Text segment
· · · ·

Generative AI and programming

In my last post, I wondered about when we would be able to have a conversation with AI that we could trust. While that’s an interesting question, I skipped over the more immediately arresting questions of what we can do today and in the near future with generative AI (which is the genre of AI of which ChatGPT is a part).

In this vein, I found How Might Generative AI Change Programming? a fascinating read. It discusses what aspects of programming feel amenable to this type of AI and how we might come to view it as a just another tool over the next decade or so. I found many insights.

I noted in my post that generative AIs appear not to be trustworthy. In the programing context, this means that if you ask them to write code, you have the problem of figuring out whether the code is correct. Worse, it’ll often look plausible but still contain major bugs. The article goes beyond this to present a convincing case for why generating more than trivial production code is currently fanciful. It then looks further into where we might find real utility. The thought that if we look beyond the obvious idea of the AI writing production code we can find deep utility engaged me, and I agree that generative AI feels well suited to fuzz and property testing.

· · · ·

Problem description
In the post on generative AI and programming, which kinds of testing does the writer agree generative AI feels well suited to?

Entries shown
· · · ·

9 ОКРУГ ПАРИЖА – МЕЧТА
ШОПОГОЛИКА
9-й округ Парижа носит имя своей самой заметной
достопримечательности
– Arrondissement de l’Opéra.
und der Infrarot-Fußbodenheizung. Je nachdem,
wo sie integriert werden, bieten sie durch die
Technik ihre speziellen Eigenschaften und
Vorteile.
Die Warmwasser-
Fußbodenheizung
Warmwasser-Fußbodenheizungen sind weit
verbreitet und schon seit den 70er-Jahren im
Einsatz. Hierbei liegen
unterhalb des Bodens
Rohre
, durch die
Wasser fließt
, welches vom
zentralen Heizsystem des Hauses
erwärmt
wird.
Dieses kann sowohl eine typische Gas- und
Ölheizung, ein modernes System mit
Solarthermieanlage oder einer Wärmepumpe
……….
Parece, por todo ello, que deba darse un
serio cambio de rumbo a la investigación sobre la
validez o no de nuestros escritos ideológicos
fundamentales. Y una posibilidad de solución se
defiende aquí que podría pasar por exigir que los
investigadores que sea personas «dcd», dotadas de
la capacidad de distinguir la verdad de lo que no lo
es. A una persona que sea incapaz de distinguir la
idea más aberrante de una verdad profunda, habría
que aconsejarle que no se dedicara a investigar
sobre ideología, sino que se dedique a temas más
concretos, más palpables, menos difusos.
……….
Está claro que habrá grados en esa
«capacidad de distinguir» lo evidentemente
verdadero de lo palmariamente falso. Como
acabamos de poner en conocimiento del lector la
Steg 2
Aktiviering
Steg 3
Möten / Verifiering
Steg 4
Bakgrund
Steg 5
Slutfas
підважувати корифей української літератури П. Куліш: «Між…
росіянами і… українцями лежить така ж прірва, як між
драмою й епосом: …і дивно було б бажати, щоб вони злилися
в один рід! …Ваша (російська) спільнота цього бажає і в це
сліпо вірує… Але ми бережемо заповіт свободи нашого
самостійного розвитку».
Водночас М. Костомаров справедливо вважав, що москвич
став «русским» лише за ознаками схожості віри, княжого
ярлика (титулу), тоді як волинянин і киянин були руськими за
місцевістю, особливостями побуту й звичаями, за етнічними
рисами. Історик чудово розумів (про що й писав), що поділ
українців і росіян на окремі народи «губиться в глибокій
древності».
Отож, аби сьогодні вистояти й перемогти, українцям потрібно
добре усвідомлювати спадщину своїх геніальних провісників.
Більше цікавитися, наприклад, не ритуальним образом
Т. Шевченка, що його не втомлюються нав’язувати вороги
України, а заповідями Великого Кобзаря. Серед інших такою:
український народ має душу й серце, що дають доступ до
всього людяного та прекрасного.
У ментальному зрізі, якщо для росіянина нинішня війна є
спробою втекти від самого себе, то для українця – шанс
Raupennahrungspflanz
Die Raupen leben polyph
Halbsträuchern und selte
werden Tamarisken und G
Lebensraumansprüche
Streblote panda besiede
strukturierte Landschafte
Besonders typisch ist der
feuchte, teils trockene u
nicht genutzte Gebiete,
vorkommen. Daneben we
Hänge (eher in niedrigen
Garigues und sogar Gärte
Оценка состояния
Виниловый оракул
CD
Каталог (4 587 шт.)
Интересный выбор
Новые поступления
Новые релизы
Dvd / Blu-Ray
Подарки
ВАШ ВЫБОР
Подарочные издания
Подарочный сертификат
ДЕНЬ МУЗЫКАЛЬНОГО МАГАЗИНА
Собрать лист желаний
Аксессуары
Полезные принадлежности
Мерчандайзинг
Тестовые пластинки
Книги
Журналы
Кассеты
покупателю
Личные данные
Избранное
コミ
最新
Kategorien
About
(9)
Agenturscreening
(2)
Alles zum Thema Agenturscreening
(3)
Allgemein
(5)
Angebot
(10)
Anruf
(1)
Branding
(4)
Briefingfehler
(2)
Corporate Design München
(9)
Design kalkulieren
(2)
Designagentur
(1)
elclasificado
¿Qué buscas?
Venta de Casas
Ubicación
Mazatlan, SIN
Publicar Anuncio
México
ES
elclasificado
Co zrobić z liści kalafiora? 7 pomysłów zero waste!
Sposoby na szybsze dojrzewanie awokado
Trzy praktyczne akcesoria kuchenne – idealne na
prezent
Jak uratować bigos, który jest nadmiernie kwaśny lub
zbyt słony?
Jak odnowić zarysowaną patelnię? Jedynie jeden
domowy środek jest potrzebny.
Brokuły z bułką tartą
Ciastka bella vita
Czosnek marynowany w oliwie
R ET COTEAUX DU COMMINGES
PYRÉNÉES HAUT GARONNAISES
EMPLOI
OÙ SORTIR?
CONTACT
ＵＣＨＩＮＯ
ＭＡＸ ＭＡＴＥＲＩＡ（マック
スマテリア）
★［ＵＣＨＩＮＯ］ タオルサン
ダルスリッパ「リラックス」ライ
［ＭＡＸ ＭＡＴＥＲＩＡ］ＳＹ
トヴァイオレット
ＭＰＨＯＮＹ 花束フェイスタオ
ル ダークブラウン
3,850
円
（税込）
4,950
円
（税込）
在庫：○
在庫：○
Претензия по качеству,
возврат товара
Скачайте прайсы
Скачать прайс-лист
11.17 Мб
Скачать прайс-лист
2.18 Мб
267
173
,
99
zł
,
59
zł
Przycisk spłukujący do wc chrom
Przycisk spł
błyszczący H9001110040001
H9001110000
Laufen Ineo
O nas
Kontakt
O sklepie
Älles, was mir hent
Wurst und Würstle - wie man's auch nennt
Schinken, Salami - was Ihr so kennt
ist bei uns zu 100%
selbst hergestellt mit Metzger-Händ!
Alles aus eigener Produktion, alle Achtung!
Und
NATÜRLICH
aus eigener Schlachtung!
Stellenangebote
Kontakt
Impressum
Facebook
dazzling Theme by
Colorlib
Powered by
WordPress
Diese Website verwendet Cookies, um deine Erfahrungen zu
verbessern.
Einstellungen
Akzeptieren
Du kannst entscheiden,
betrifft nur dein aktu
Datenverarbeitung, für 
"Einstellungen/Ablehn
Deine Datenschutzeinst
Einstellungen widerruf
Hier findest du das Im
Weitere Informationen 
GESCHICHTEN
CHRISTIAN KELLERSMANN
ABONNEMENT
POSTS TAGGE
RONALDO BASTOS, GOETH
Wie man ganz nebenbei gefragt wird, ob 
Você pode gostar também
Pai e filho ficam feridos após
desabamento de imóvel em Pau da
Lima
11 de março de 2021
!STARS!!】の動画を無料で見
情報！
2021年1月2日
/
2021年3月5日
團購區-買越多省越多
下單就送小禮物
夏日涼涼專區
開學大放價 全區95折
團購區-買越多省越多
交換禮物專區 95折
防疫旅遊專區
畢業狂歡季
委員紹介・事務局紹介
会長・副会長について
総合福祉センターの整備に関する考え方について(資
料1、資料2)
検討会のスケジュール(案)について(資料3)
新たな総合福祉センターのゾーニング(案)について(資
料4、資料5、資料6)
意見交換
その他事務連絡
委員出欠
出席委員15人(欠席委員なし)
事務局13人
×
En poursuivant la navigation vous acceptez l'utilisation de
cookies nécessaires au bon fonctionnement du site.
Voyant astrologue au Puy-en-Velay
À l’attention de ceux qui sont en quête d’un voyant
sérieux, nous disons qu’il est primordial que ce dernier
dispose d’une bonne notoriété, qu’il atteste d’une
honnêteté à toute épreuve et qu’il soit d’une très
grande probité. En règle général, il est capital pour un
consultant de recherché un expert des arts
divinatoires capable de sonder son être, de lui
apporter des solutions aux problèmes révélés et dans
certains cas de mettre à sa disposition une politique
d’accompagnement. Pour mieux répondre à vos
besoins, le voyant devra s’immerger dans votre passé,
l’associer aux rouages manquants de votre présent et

· · · ·

Answer to the problem
Fuzz and property testing.